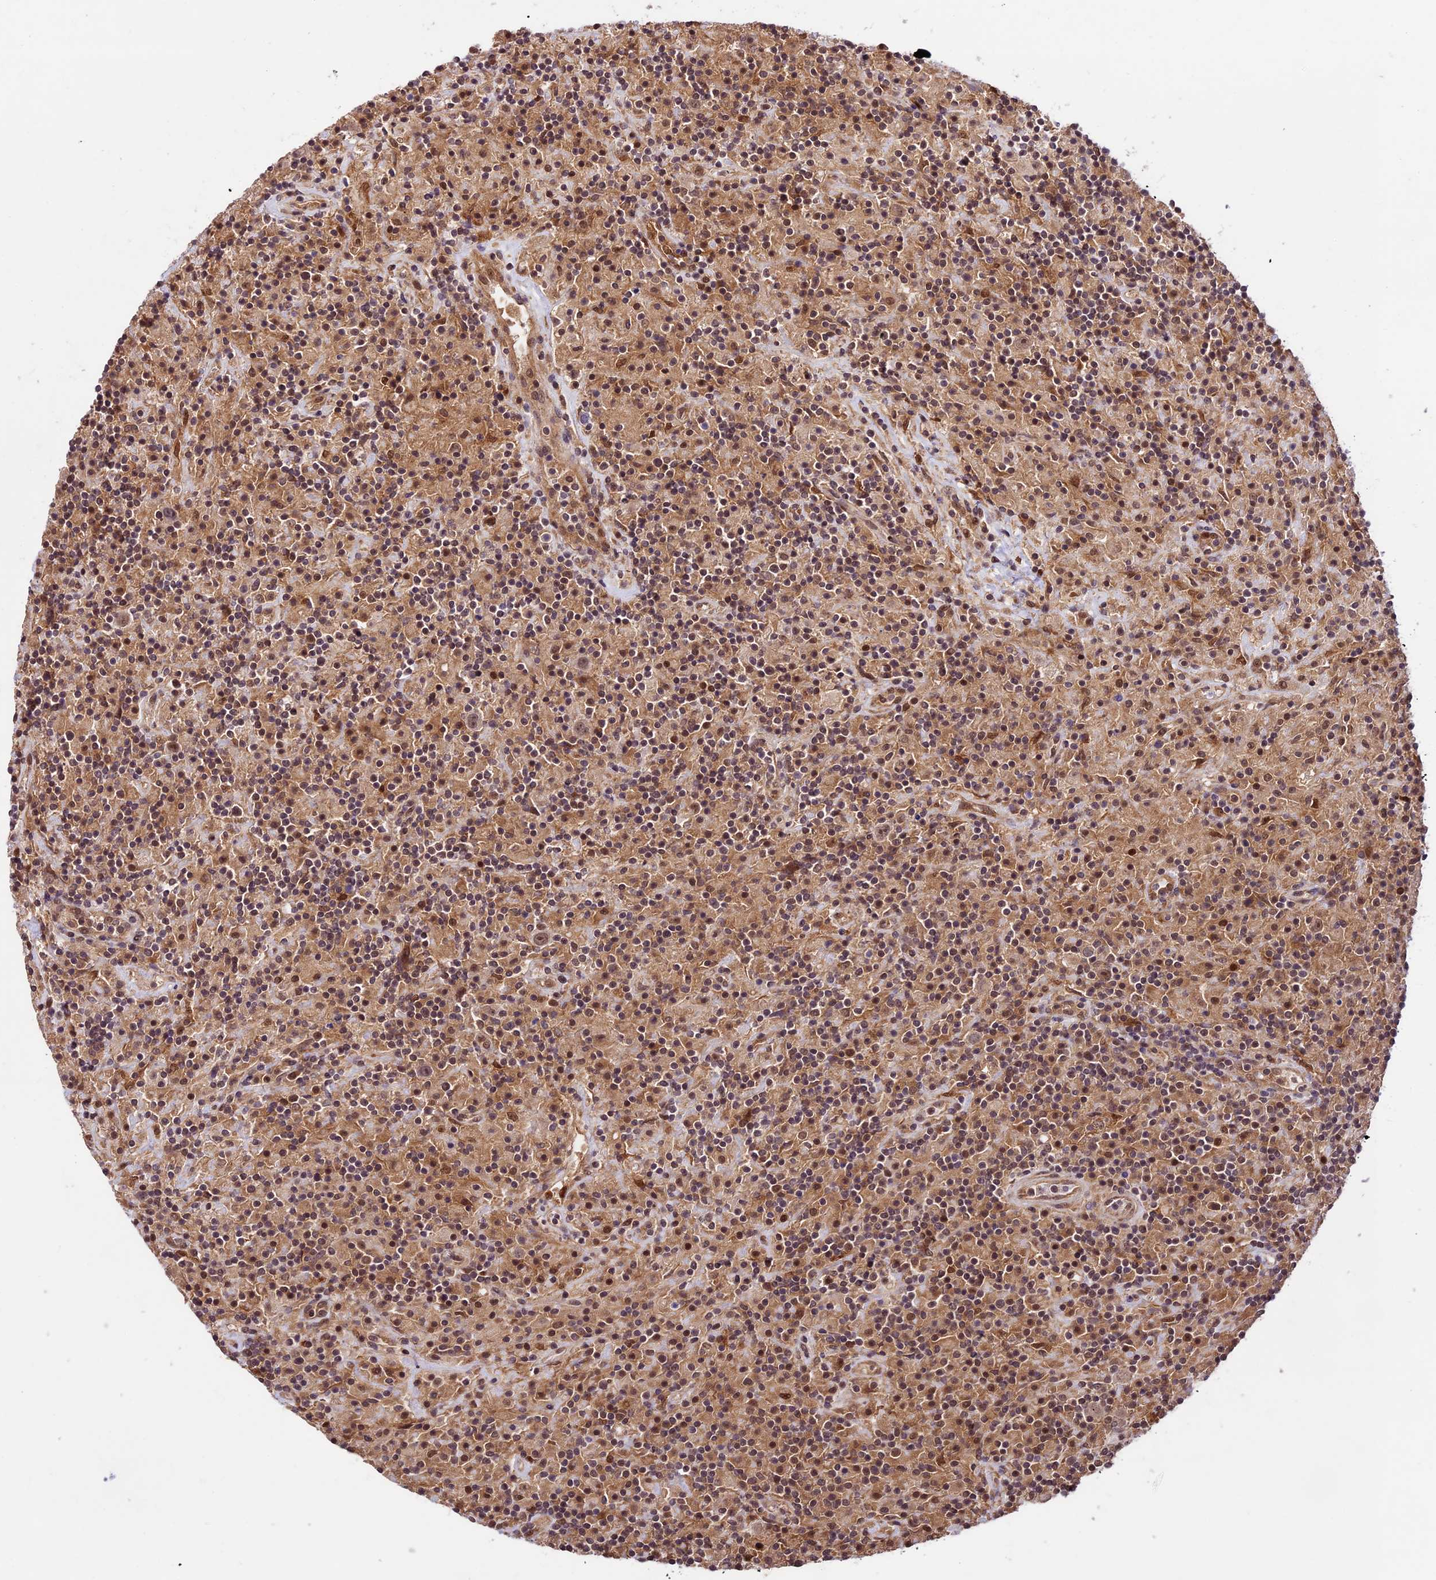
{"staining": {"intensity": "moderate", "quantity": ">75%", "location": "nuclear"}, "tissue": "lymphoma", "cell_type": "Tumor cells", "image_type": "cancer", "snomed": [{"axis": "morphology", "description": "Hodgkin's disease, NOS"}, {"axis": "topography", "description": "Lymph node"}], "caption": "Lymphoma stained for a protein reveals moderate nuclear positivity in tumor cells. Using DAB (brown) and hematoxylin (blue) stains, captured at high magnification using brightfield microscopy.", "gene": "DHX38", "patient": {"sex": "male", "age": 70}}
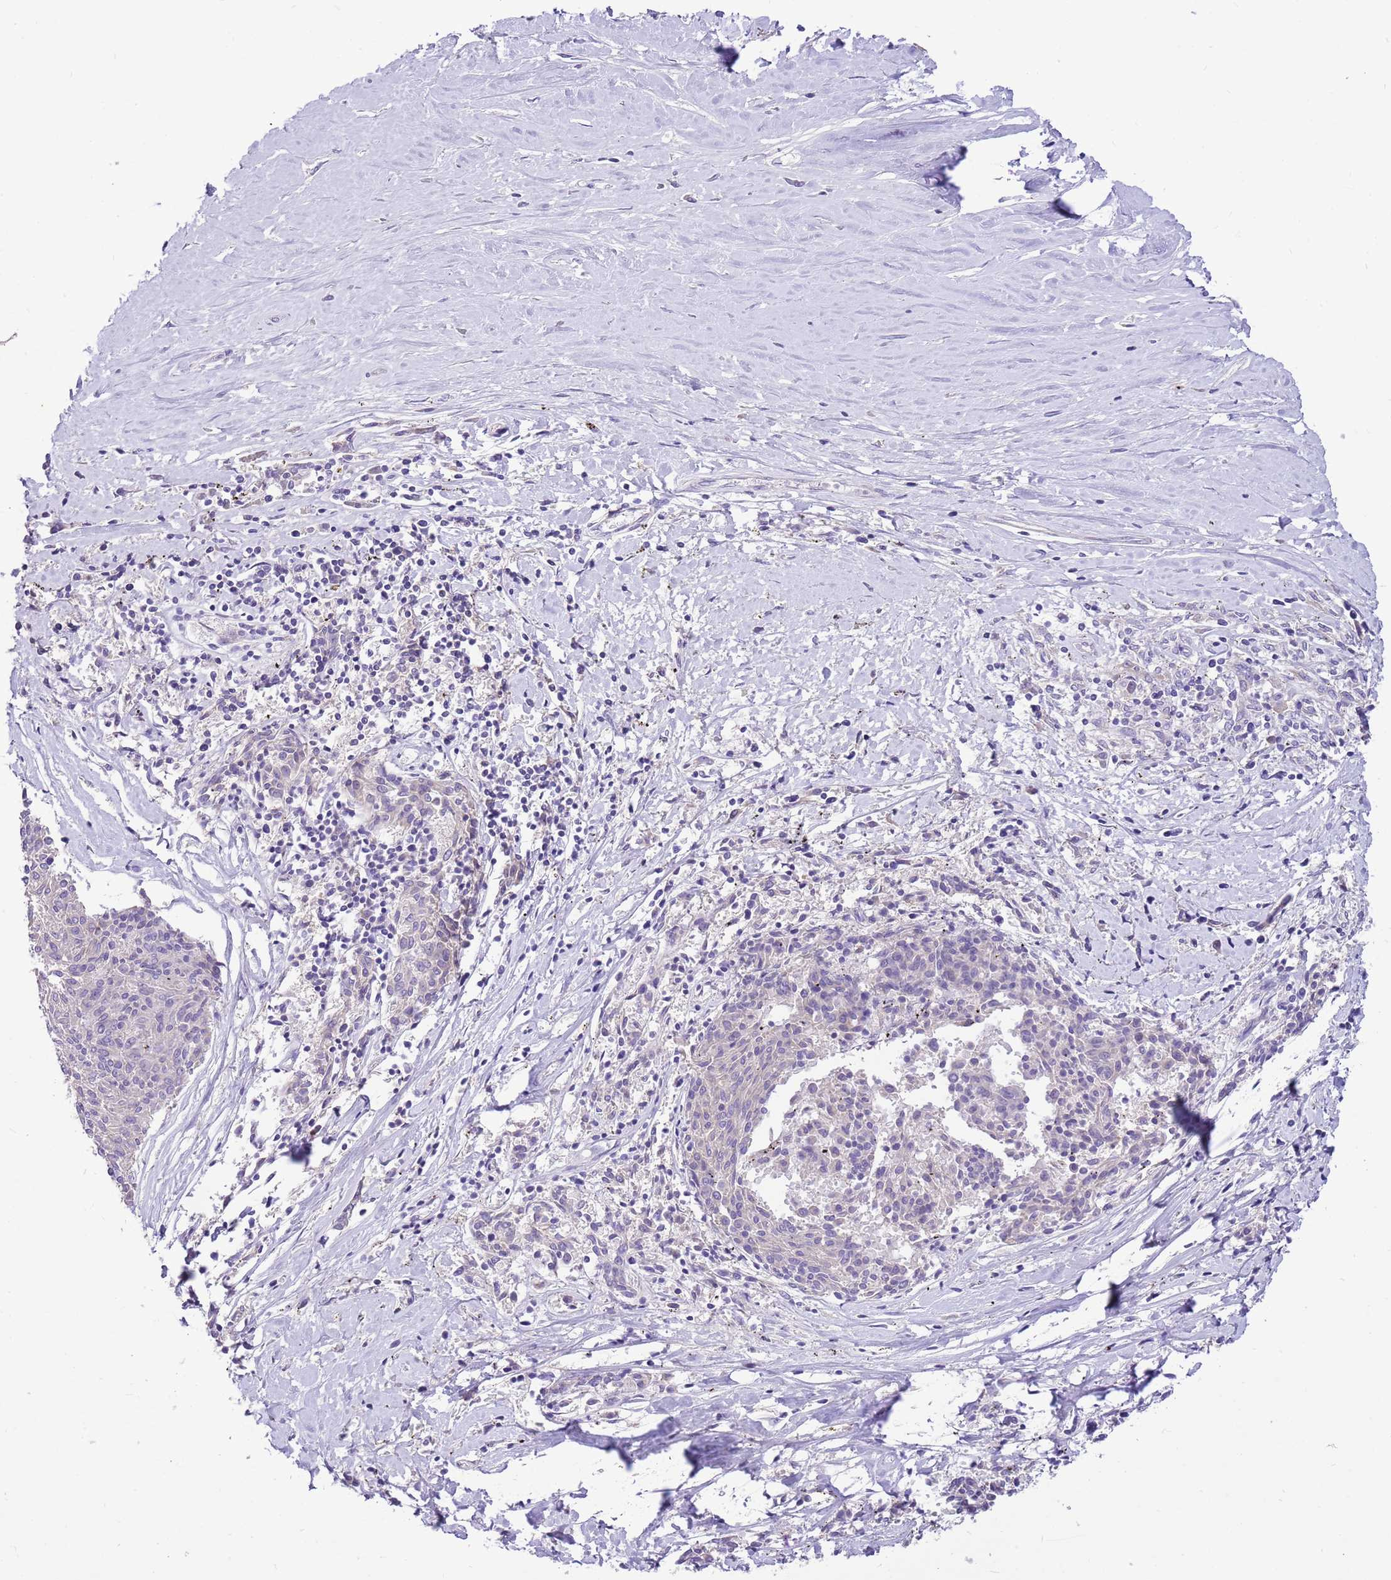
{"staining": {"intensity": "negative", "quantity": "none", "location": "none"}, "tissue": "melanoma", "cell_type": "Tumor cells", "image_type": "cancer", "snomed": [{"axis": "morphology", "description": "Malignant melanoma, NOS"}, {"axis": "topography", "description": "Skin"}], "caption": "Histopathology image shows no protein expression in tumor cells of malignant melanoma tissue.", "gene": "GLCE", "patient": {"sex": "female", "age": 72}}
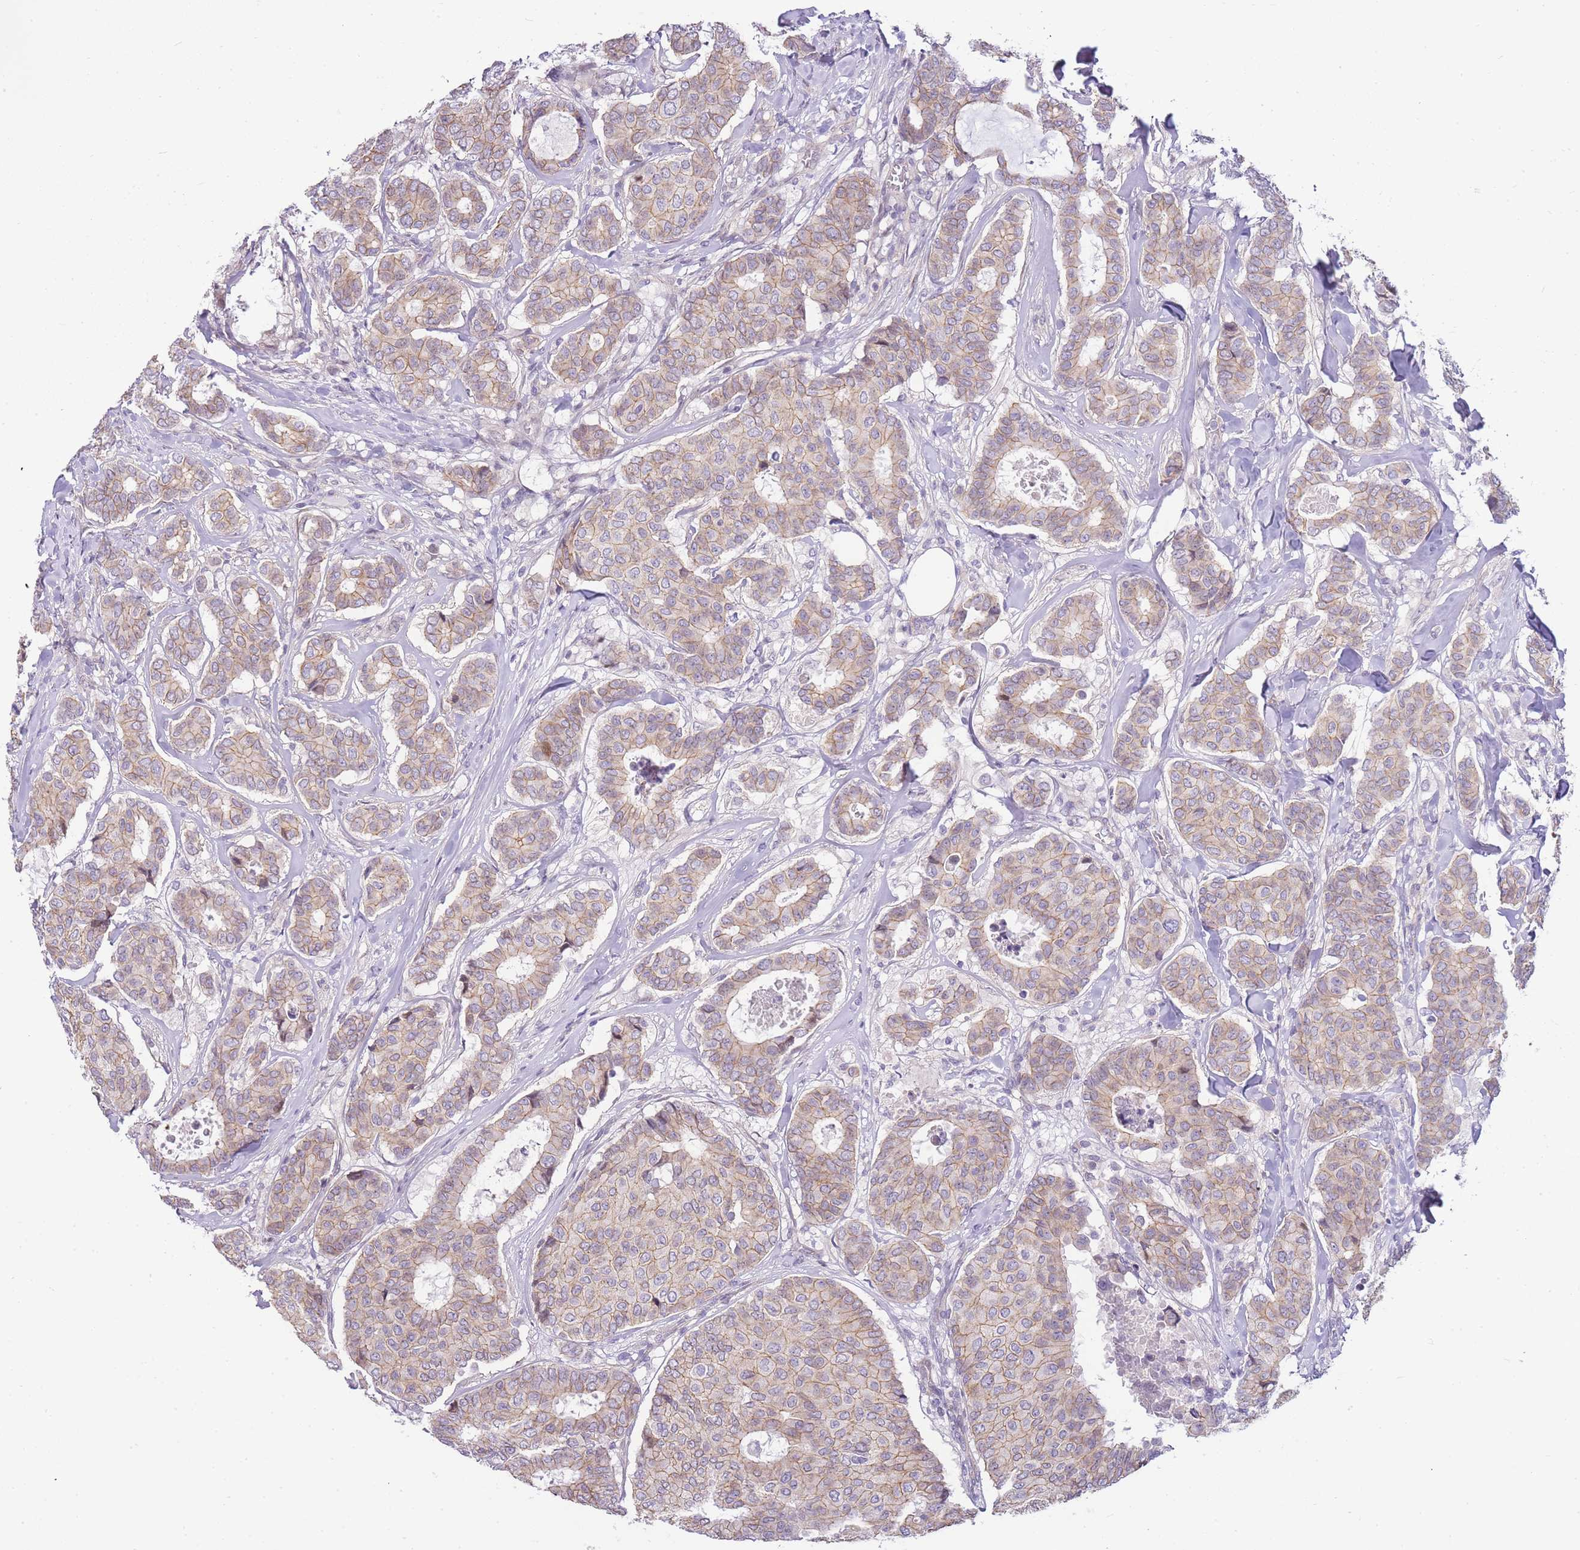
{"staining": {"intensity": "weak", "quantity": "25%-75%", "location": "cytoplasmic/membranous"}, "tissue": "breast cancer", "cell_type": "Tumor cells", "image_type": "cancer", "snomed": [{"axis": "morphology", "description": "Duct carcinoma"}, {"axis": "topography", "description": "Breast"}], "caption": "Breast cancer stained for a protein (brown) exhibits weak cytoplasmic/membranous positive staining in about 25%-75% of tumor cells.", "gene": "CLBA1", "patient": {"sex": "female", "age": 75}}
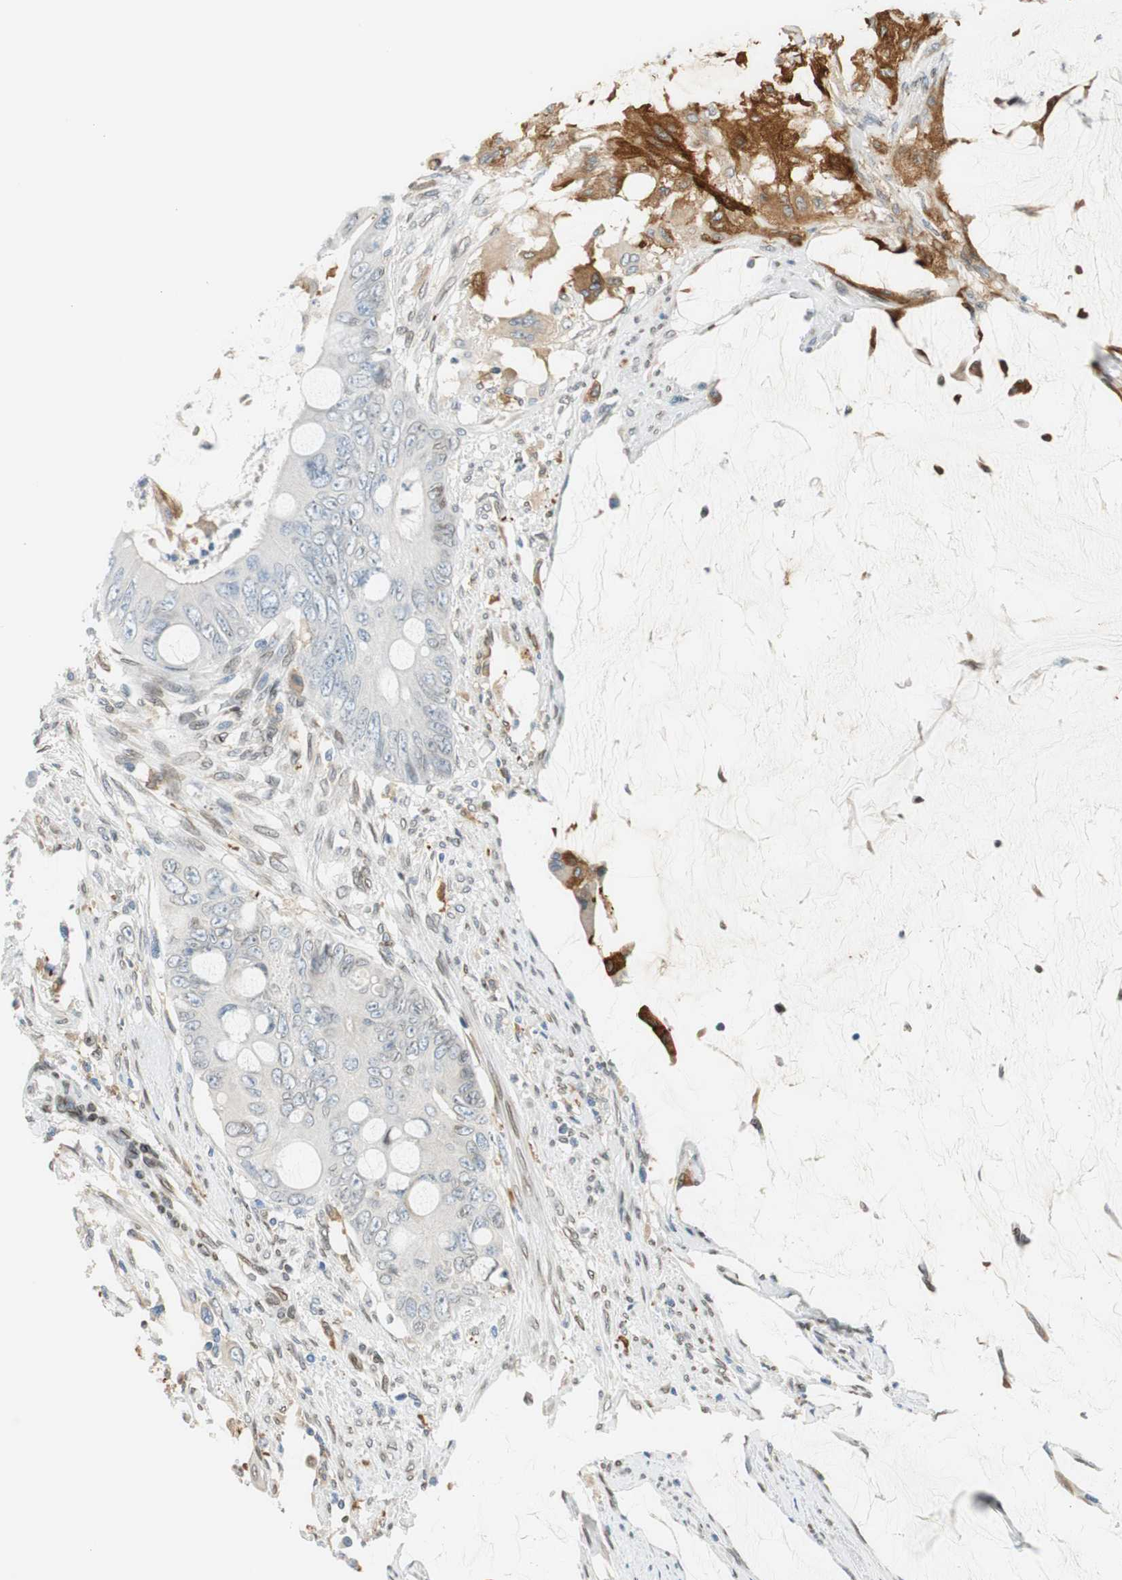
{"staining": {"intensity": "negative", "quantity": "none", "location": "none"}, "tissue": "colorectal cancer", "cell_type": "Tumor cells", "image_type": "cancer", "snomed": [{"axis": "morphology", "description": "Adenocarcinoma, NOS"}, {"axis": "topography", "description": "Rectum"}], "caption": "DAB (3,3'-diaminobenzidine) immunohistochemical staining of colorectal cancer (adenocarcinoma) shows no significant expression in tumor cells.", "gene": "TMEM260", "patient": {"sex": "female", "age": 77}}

Task to complete => Give the data above again in full and unchanged, skipping the pictures.

Finished exercise =>
{"staining": {"intensity": "moderate", "quantity": ">75%", "location": "nuclear"}, "tissue": "lymphoma", "cell_type": "Tumor cells", "image_type": "cancer", "snomed": [{"axis": "morphology", "description": "Hodgkin's disease, NOS"}, {"axis": "topography", "description": "Lymph node"}], "caption": "Lymphoma stained for a protein reveals moderate nuclear positivity in tumor cells. Using DAB (brown) and hematoxylin (blue) stains, captured at high magnification using brightfield microscopy.", "gene": "DHX38", "patient": {"sex": "male", "age": 70}}
{"staining": {"intensity": "negative", "quantity": "none", "location": "none"}, "tissue": "melanoma", "cell_type": "Tumor cells", "image_type": "cancer", "snomed": [{"axis": "morphology", "description": "Malignant melanoma, NOS"}, {"axis": "topography", "description": "Skin"}], "caption": "Histopathology image shows no protein expression in tumor cells of malignant melanoma tissue.", "gene": "GLCE", "patient": {"sex": "female", "age": 72}}
{"staining": {"intensity": "weak", "quantity": "25%-75%", "location": "cytoplasmic/membranous"}, "tissue": "breast cancer", "cell_type": "Tumor cells", "image_type": "cancer", "snomed": [{"axis": "morphology", "description": "Duct carcinoma"}, {"axis": "topography", "description": "Breast"}], "caption": "Breast cancer stained for a protein (brown) exhibits weak cytoplasmic/membranous positive staining in about 25%-75% of tumor cells.", "gene": "CLBA1", "patient": {"sex": "female", "age": 75}}
{"staining": {"intensity": "negative", "quantity": "none", "location": "none"}, "tissue": "colorectal cancer", "cell_type": "Tumor cells", "image_type": "cancer", "snomed": [{"axis": "morphology", "description": "Adenocarcinoma, NOS"}, {"axis": "topography", "description": "Rectum"}], "caption": "DAB (3,3'-diaminobenzidine) immunohistochemical staining of colorectal cancer (adenocarcinoma) shows no significant expression in tumor cells.", "gene": "TMEM260", "patient": {"sex": "female", "age": 77}}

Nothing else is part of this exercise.